The answer must be every line below that holds the word "premium".

(Dataset entries)
········

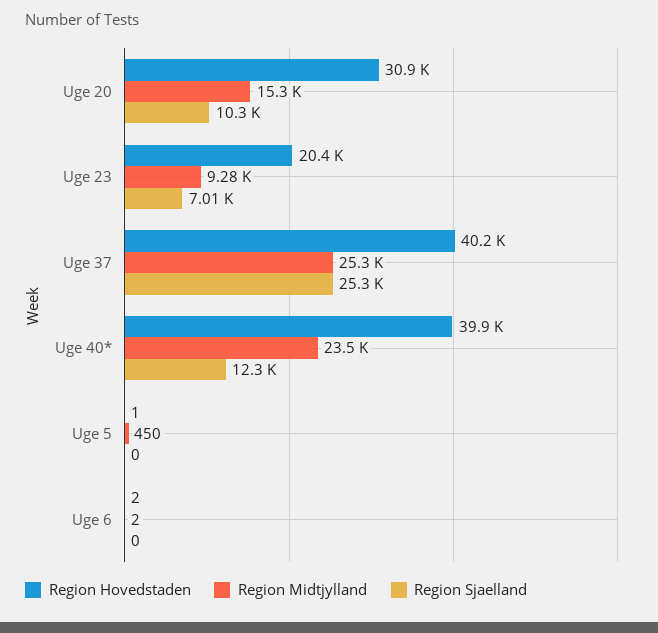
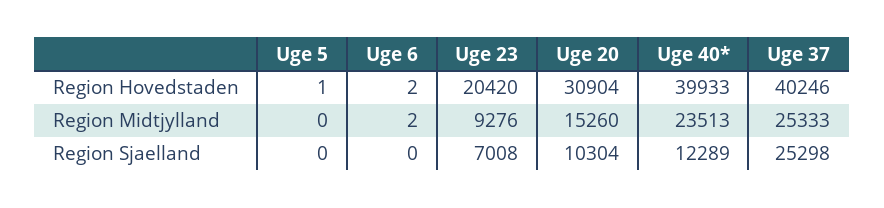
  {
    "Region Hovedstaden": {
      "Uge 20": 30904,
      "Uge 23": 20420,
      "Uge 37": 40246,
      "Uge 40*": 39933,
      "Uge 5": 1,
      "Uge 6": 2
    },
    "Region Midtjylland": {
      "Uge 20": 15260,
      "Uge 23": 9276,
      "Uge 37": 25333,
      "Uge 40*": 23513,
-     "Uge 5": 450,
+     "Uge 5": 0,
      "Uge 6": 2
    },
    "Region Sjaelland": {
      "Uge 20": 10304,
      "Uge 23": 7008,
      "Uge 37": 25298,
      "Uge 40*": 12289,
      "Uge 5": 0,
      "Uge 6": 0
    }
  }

········

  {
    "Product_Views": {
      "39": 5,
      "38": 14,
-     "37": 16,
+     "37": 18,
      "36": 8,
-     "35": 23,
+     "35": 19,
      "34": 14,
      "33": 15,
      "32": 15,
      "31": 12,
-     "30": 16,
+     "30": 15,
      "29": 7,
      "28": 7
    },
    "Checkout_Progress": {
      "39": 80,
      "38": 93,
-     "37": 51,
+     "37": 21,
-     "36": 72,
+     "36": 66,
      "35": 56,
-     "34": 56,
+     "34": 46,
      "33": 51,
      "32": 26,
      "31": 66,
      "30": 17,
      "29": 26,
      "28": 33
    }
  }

········

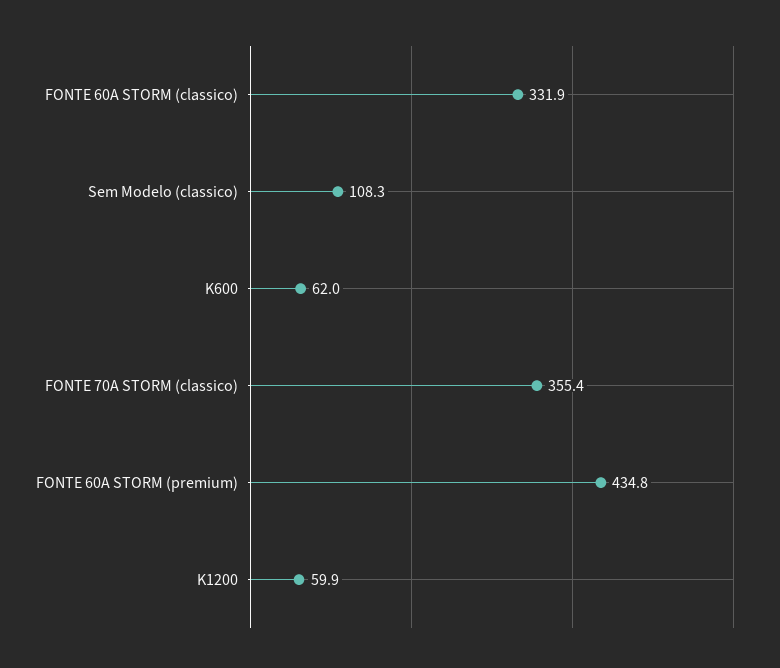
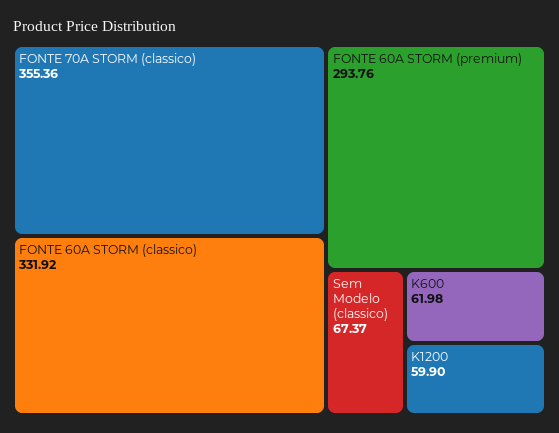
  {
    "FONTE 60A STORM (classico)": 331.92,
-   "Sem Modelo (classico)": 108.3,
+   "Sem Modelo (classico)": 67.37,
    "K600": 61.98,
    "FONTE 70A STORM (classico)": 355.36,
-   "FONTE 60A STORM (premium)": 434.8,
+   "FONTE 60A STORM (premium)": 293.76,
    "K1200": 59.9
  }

········

▶ **TASK RESULT**
-   "FONTE 60A STORM (premium)": 434.8,
+   "FONTE 60A STORM (premium)": 293.76,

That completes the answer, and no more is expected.